Honoring Peter Eckersley, Who Made the Internet a Safer Place for Everyone
upstart writes:
Honoring Peter Eckersley, Who Made the Internet a Safer Place for Everyone:
With deep sadness, EFF mourns the loss of our friend, the technologist, activist, and cybersecurity expert Peter Eckersley. Peter worked at EFF for a dozen years and was EFF's Chief Computer Scientist for many of those. Peter was a tremendous force in making the internet a safer place. He was recently diagnosed with colon cancer and passed away suddenly on Friday.
The impact of Peter's work on encrypting the web cannot be overstated. The fact that transport layer encryption on the web is so ubiquitous that it's nearly invisible is thanks to the work Peter began. [...]
While encrypting the web would have been enough, Peter played a central role in many groundbreaking projects to create free, open source tools that protect the privacy of users' internet experience by encrypting communications between web servers and users. Peter's work at EFF included privacy and security projects such as Panopticlick, HTTPS Everywhere, Switzerland, Certbot, Privacy Badger, and the SSL Observatory.
His most ambitious project was probably Let's Encrypt, the free and automated certificate authority, which entered public beta in 2015. [...]

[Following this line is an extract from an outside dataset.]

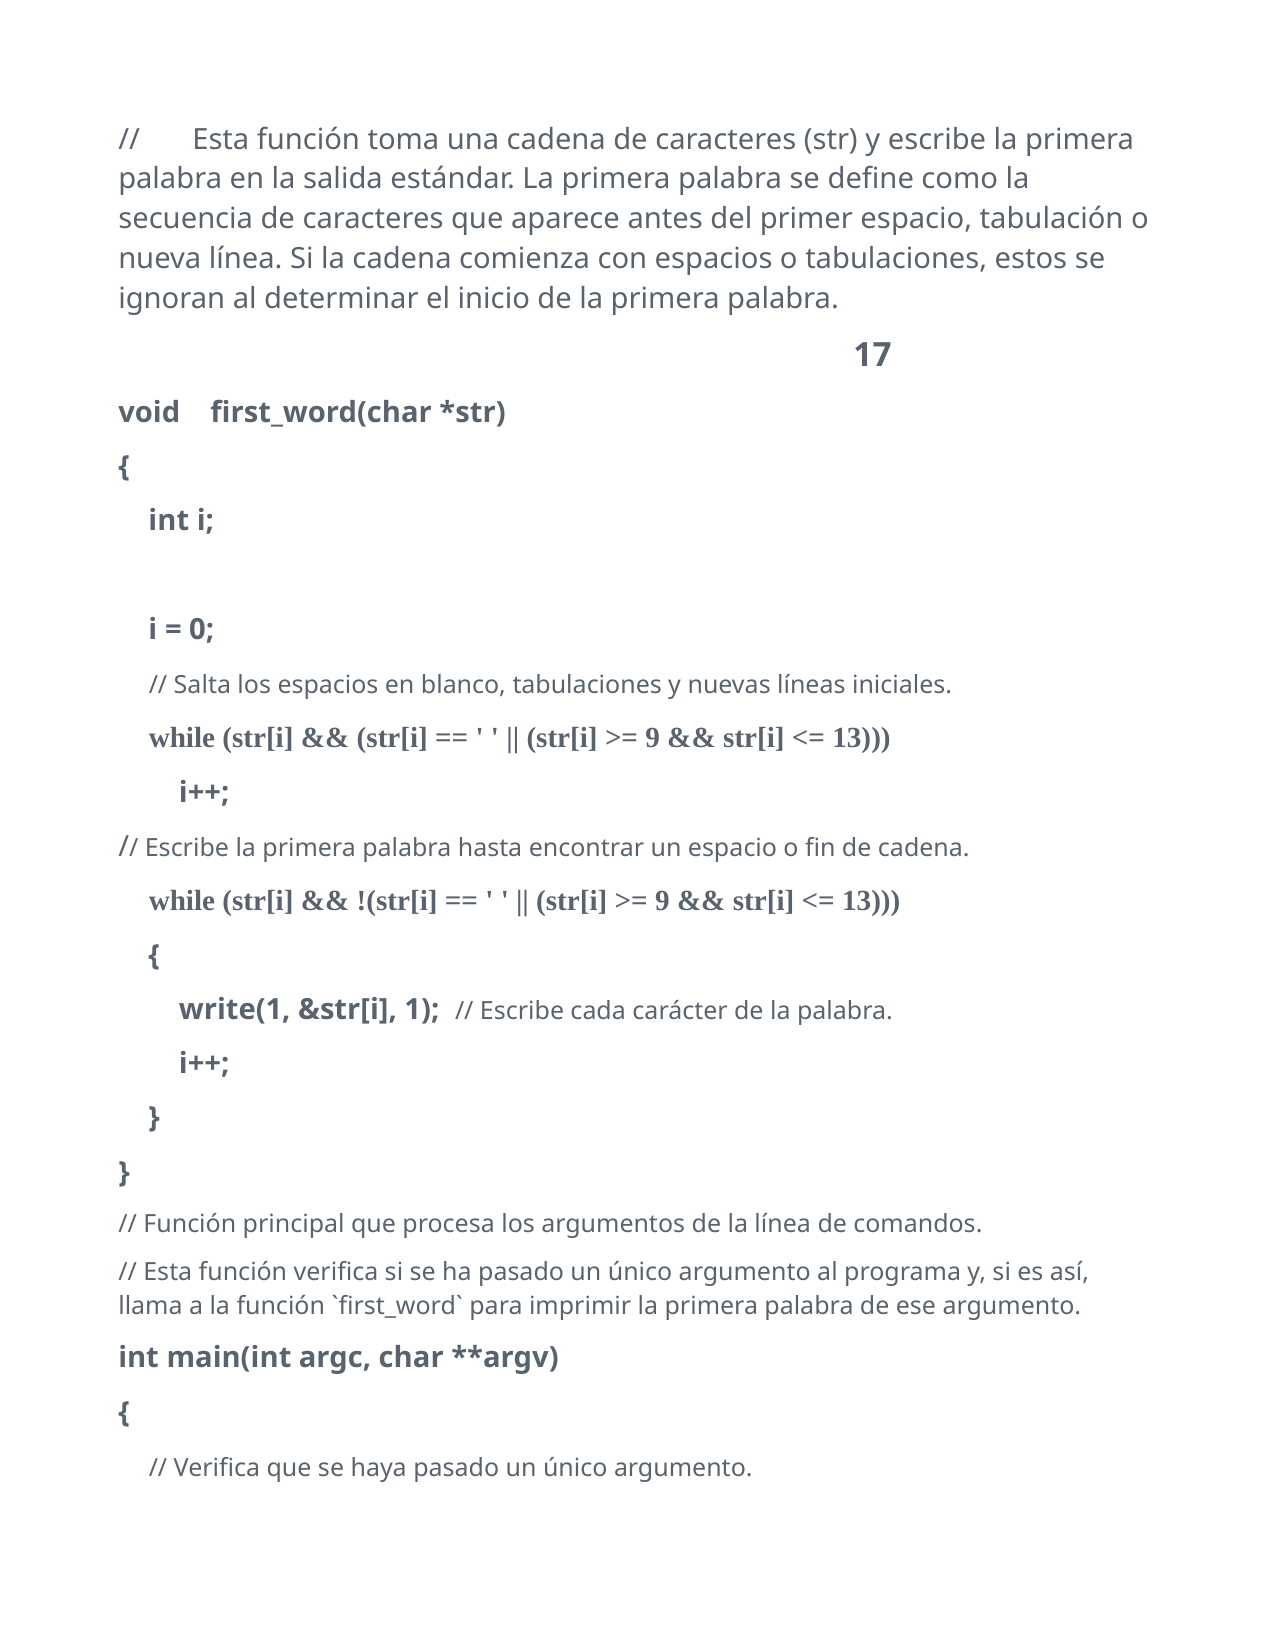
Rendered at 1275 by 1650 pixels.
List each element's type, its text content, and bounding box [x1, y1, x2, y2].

By 2017 it had issued 100 million certificates; by 2021, about 90% of all web page visits use HTTPS. As of today it has issued over a billion certificates to over 280 million websites.
[...] Peter left EFF in 2018 to focus on studying and calling attention to the malicious use of artificial intelligence and machine learning. He founded AI Objectives Institute, a collaboration between major technology companies, civil society, and academia, to ensure that AI is designed and used to benefit humanity.